Jeder Siebte gefährdet: Armutsrisiko im Südwesten steigt

Stuttgart - Das Armutsrisiko für Menschen in Baden-Württemberg ist in den vergangenen Jahren gestiegen.

Als arm gilt, wer über weniger als 60 Prozent des Netto-Durchschnittseinkommens aller Baden-Württemberger verfügt. (Symbolbild)
Als arm gilt, wer über weniger als 60 Prozent des Netto-Durchschnittseinkommens aller Baden-Württemberger verfügt. (Symbolbild)  © picture alliance / Karl-Josef

Galten 2011 noch 14,5 Prozent als armutsgefährdet, waren es 2019 bereits 15,6 Prozent, wie aus einer Mitteilung des Statistischen Landesamts vom Mittwoch hervorgeht.
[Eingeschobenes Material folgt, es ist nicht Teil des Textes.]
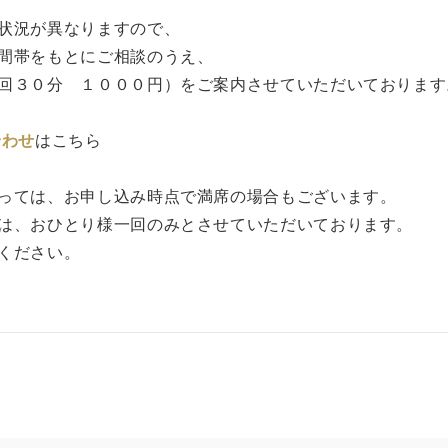
状況が異なりますので、
間帯をもとにご相談のうえ、
回３０分 １０００円）をご案内させていただいております
合わせ
はこちら
っては、お申し込み時点で満席の場合もございます。
は、おひとり様一回のみとさせていただいております。
ください。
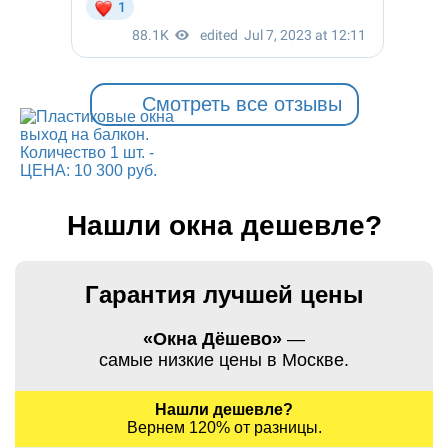
Смотреть все отзывы
Нашли окна дешевле?
Гарантия лучшей цены
«Окна Дёшево»
—
самые низкие цены в Москве.
Нашли дешевле?
Вернем 120% от разницы.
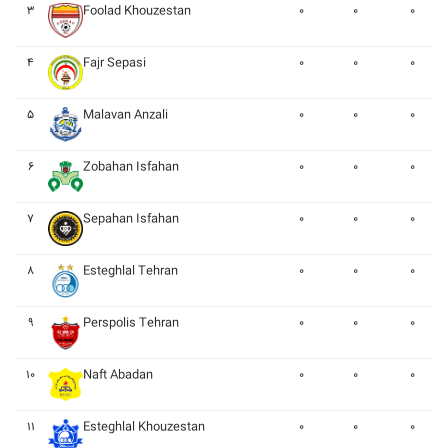
۳
Foolad Khouzestan
۰
۰
۰
۴
Fajr Sepasi
۰
۰
۰
۵
Malavan Anzali
۰
۰
۰
۶
Zobahan Isfahan
۰
۰
۰
۷
Sepahan Isfahan
۰
۰
۰
۸
Esteghlal Tehran
۰
۰
۰
۹
Perspolis Tehran
۰
۰
۰
۱۰
Naft Abadan
۰
۰
۰
۱۱
Esteghlal Khouzestan
۰
۰
۰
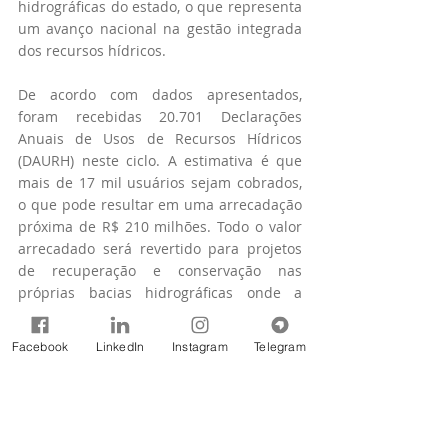
hidrográficas do estado, o que representa 
um avanço nacional na gestão integrada 
dos recursos hídricos.
De acordo com dados apresentados, 
foram recebidas 20.701 Declarações 
Anuais de Usos de Recursos Hídricos 
(DAURH) neste ciclo. A estimativa é que 
mais de 17 mil usuários sejam cobrados, 
o que pode resultar em uma arrecadação 
próxima de R$ 210 milhões. Todo o valor 
arrecadado será revertido para projetos 
de recuperação e conservação nas 
próprias bacias hidrográficas onde a 
cobrança for aplicada.
Facebook
LinkedIn
Instagram
Telegram
A íntegra da 146ª Reunião Ordinária do 
Plenário do CERH-MG está disponível no 
canal oficial do Igam no YouTube. 
Assista 
aqui
.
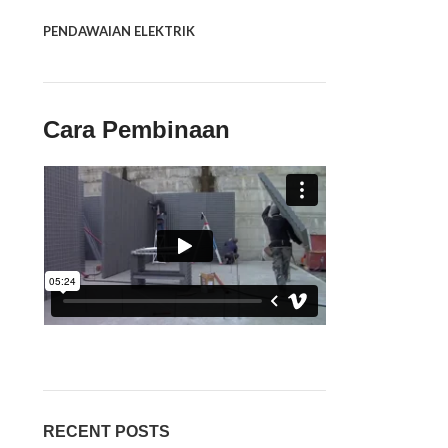
PENDAWAIAN ELEKTRIK
Cara Pembinaan
RECENT POSTS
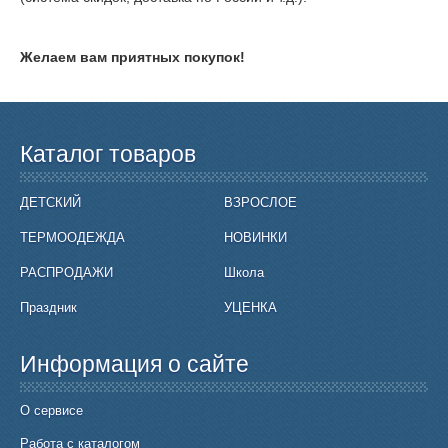
Желаем вам приятных покупок!
Каталог товаров
ДЕТСКИЙ
ВЗРОСЛОЕ
ТЕРМООДЕЖДА
НОВИНКИ
РАСПРОДАЖИ
Школа
Праздник
УЦЕНКА
Информация о сайте
О сервисе
Работа с каталогом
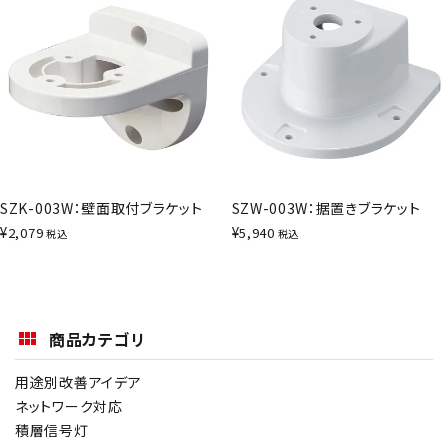
SZK-003W：壁面取付ブラケット
SZW-003W：据置きブラケット
¥
¥
2,079
5,940
税込
税込
商品カテゴリ
用途別改善アイデア
ネットワーク対応
積層信号灯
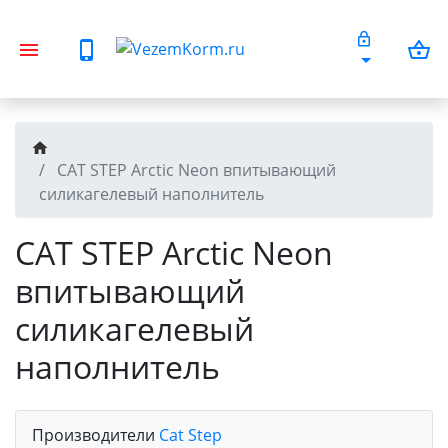
CAT STEP Arctic Neon впитывающий
силикагелевый наполнитель
CAT STEP Arctic Neon
впитывающий
силикагелевый
наполнитель
Производители
Cat Step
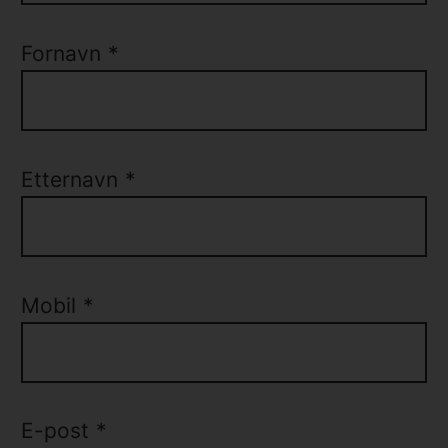
Fornavn
*
Etternavn
*
Mobil
*
E-post
*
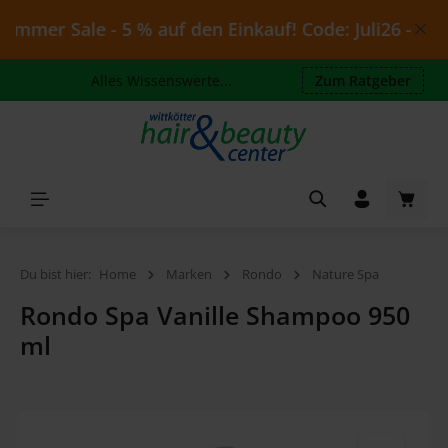
Zum Hauptinhalt springen
mmer Sale - 5 % auf den Einkauf! Code: Juli26 - gülti
Alles Wissenswerte...
Zum Ratgeber
Waren
Du bist hier:
Home
Marken
Rondo
Nature Spa
Rondo Spa Vanille Shampoo 950
ml
Bildergalerie überspringen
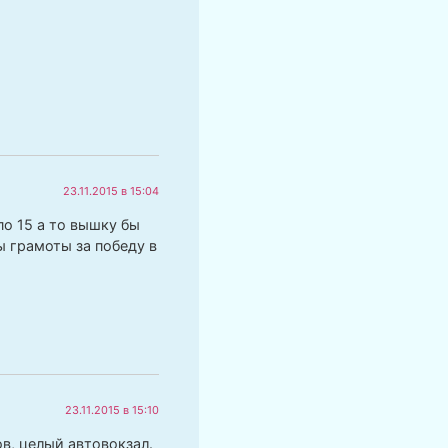
23.11.2015 в 15:04
по 15 а то вышку бы
ы грамоты за победу в
23.11.2015 в 15:10
ов, целый автовокзал.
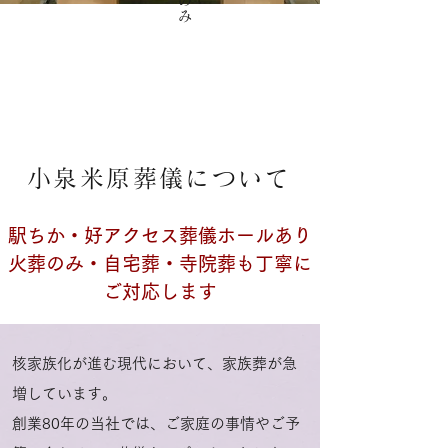
小泉米原葬儀について
駅ちか・好アクセス葬儀ホールあり
火葬のみ・自宅葬・寺院葬も丁寧に
ご対応します
核家族化が進む現代において、家族葬が急
増しています。
創業80年の当社では、ご家庭の事情やご予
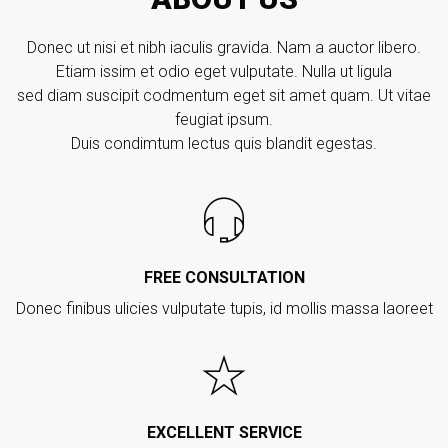
Donec ut nisi et nibh iaculis gravida. Nam a auctor libero.
Etiam issim et odio eget vulputate. Nulla ut ligula
sed diam suscipit codmentum eget sit amet quam. Ut vitae
feugiat ipsum.
Duis condimtum lectus quis blandit egestas.
FREE CONSULTATION
Donec finibus ulicies vulputate tupis, id mollis massa laoreet
EXCELLENT SERVICE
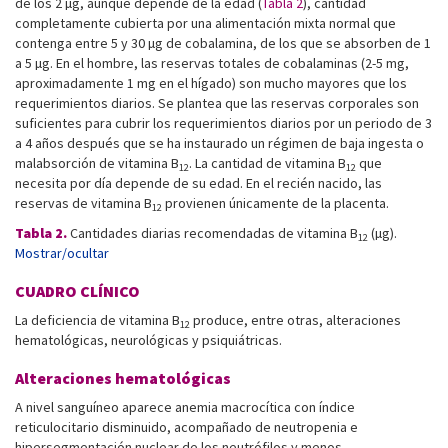
de los 2 µg, aunque depende de la edad (
Tabla 2
), cantidad
completamente cubierta por una alimentación mixta normal que
contenga entre 5 y 30 µg de cobalamina, de los que se absorben de 1
a 5 µg. En el hombre, las reservas totales de cobalaminas (2-5 mg,
aproximadamente 1 mg en el hígado) son mucho mayores que los
requerimientos diarios. Se plantea que las reservas corporales son
suficientes para cubrir los requerimientos diarios por un periodo de 3
a 4 años después que se ha instaurado un régimen de baja ingesta o
malabsorción de vitamina B
. La cantidad de vitamina B
que
12
12
necesita por día depende de su edad. En el recién nacido, las
reservas de vitamina B
provienen únicamente de la placenta.
12
Tabla 2.
Cantidades diarias recomendadas de vitamina B
(µg).
12
Mostrar/ocultar
CUADRO CLÍNICO
La deficiencia de vitamina B
produce, entre otras, alteraciones
12
hematológicas, neurológicas y psiquiátricas.
Alteraciones hematológicas
A nivel sanguíneo aparece anemia macrocítica con índice
reticulocitario disminuido, acompañado de neutropenia e
hipersegmentación nuclear de los neutrófilos y menos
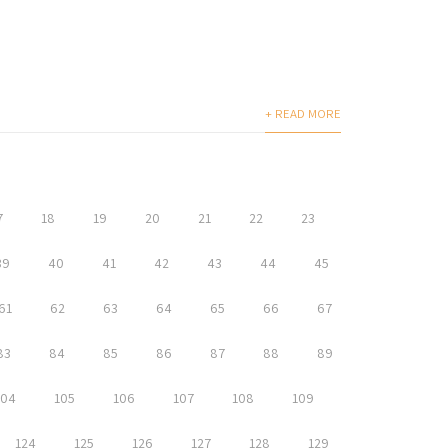
+ READ MORE
7
18
19
20
21
22
23
39
40
41
42
43
44
45
61
62
63
64
65
66
67
83
84
85
86
87
88
89
104
105
106
107
108
109
124
125
126
127
128
129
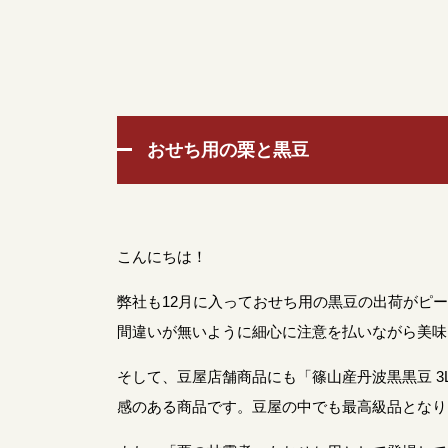
おせち用の栗と黒豆
こんにちは！
弊社も12月に入っておせち用の黒豆の出荷がピ
間違いが無いように細心に注意を払いながら美味
そして、豆屋店舗商品にも「篠山産丹波黒黒豆 
感のある商品です。豆屋の中でも最高級品となり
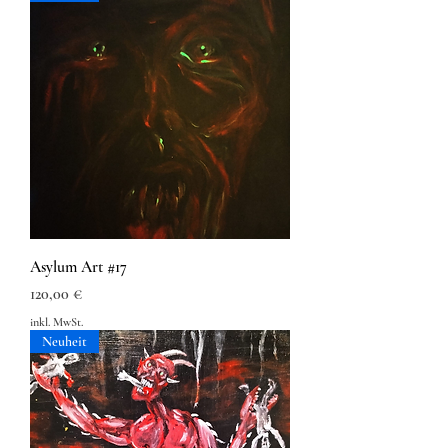
Asylum Art #17
Preis
120,00 €
inkl. MwSt.
Neuheit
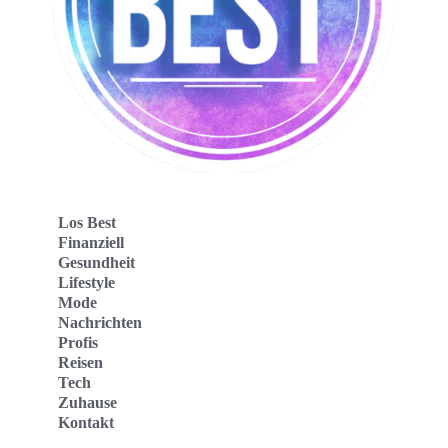
Los Best
Finanziell
Gesundheit
Lifestyle
Mode
Nachrichten
Profis
Reisen
Tech
Zuhause
Kontakt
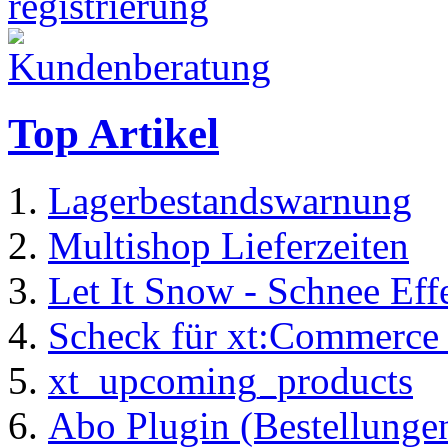
Top Artikel
Lagerbestandswarnung
Multishop Lieferzeiten
Let It Snow - Schnee Ef
Scheck für xt:Commerc
xt_upcoming_products
Abo Plugin (Bestellung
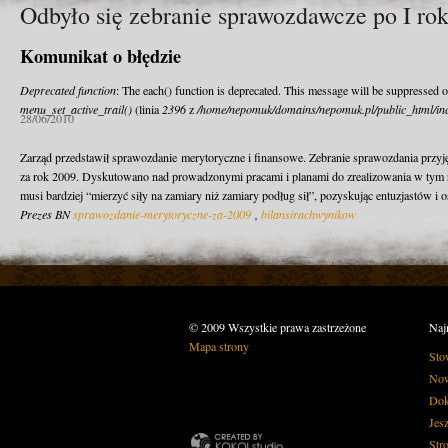
Odbyło się zebranie sprawozdawcze po I rok
Komunikat o błędzie
Deprecated function
: The each() function is deprecated. This message will be suppressed o
menu_set_active_trail()
(linia
2396
z
/home/nepomuk/domains/nepomuk.pl/public_html/inc
28/06/2010
Zarząd przedstawił sprawozdanie merytoryczne i finansowe. Zebranie sprawozdania przyję
za rok 2009. Dyskutowano nad prowadzonymi pracami i planami do zrealizowania w tym r
musi bardziej “mierzyć siły na zamiary niż zamiary podług sił”, pozyskując entuzjastów i o
Prezes BN
sprawozdanie-merytoryczne-za-2009
,
bilansirachwynikow
© 2009 Wszystkie prawa zastrzeżone
Naj
Mapa strony
Sto
Now
Dok
Jes
Str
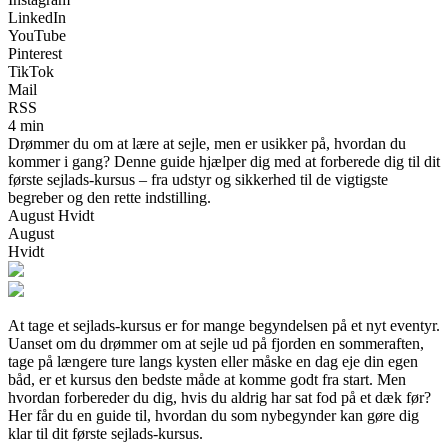
LinkedIn
YouTube
Pinterest
TikTok
Mail
RSS
4 min
Drømmer du om at lære at sejle, men er usikker på, hvordan du
kommer i gang? Denne guide hjælper dig med at forberede dig til dit
første sejlads-kursus – fra udstyr og sikkerhed til de vigtigste
begreber og den rette indstilling.
August Hvidt
August
Hvidt
At tage et sejlads-kursus er for mange begyndelsen på et nyt eventyr.
Uanset om du drømmer om at sejle ud på fjorden en sommeraften,
tage på længere ture langs kysten eller måske en dag eje din egen
båd, er et kursus den bedste måde at komme godt fra start. Men
hvordan forbereder du dig, hvis du aldrig har sat fod på et dæk før?
Her får du en guide til, hvordan du som nybegynder kan gøre dig
klar til dit første sejlads-kursus.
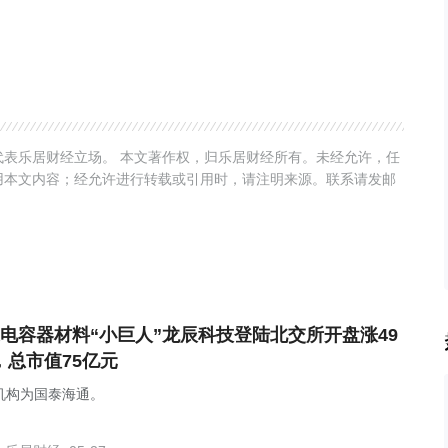
表乐居财经立场。 本文著作权，归乐居财经所有。未经允许，任
用本文内容；经允许进行转载或引用时，请注明来源。联系请发邮
电容器材料“小巨人”龙辰科技登陆北交所开盘涨49
，总市值75亿元
机构为国泰海通。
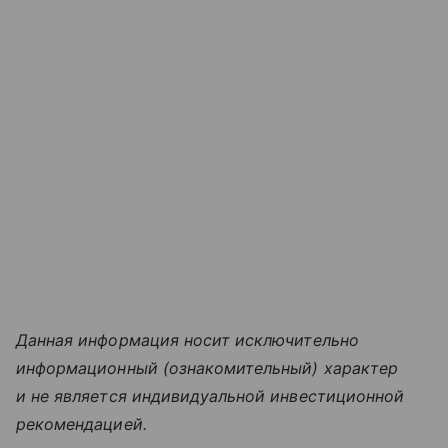
Данная информация носит исключительно
информационный (ознакомительный) характер
и не является индивидуальной инвестиционной
рекомендацией.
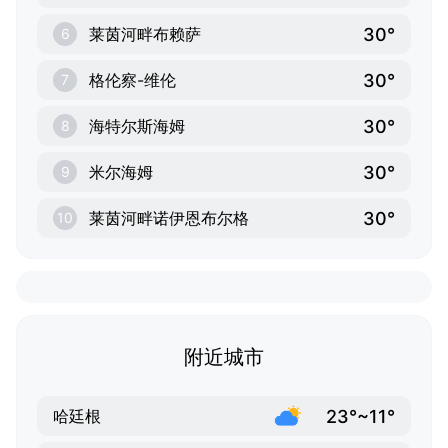
30°
莱茵河畔布赖萨
6
30°
格伦察-维伦
7
30°
海特尔斯海姆
8
30°
米尔海姆
9
30°
莱茵河畔诺伊恩布尔格
10
附近城市
23°~11°
哈廷根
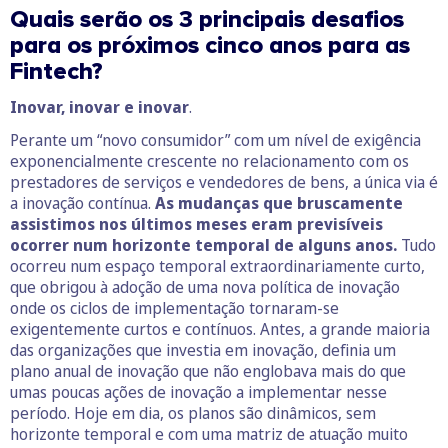
Quais serão os 3 principais desafios
para os próximos cinco anos para as
Fintech?
Inovar, inovar e inovar
.
Perante um “novo consumidor” com um nível de exigência
exponencialmente crescente no relacionamento com os
prestadores de serviços e vendedores de bens, a única via é
a inovação contínua.
As mudanças que bruscamente
assistimos nos últimos meses eram previsíveis
ocorrer num horizonte temporal de alguns anos.
Tudo
ocorreu num espaço temporal extraordinariamente curto,
que obrigou à adoção de uma nova política de inovação
onde os ciclos de implementação tornaram-se
exigentemente curtos e contínuos. Antes, a grande maioria
das organizações que investia em inovação, definia um
plano anual de inovação que não englobava mais do que
umas poucas ações de inovação a implementar nesse
período. Hoje em dia, os planos são dinâmicos, sem
horizonte temporal e com uma matriz de atuação muito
Das ist mehr als jeder siebte Einwohner im Land. 

Mit der Zunahme der Armutsgefährdung seit 2011 um gut einen Prozentpunkt lag Baden-Württemberg ungefähr im Bundestrend, erklärte die Behörde vor dem Internationalen Tag zur Beseitigung der Armut am 17. Oktober.

 Im Jahr 2018 habe der Wert im Südwesten bei 15,2 Prozent gelegen.

Als arm gelten Menschen, wenn sie über weniger als 60 Prozent des Netto-Durchschnittseinkommens aller Baden-Württemberger verfügen. 

Laut Angaben der Statistikbehörde lag diese Schwelle im Jahr 2019 für einen Einpersonenhaushalt bei 1167 Euro. Das ist bundesweit der höchste Wert. Für einen typischen Familienhaushalt mit zwei Erwachsenen und zwei Kindern unter 14 Jahren lag sie bei 2451 Euro.

Besonders gefährdet sind Arbeitslose, fast die Hälfte dieser Gruppe (49,2 Prozent) ist laut der Statistik von Armut bedroht. Auch bei Alleinerziehenden liegt der Wert (42,5) weit über dem Durchschnitt. In der Gesamtbevölkerung sind Frauen (16,6) häufiger betroffen als Männer (14,5).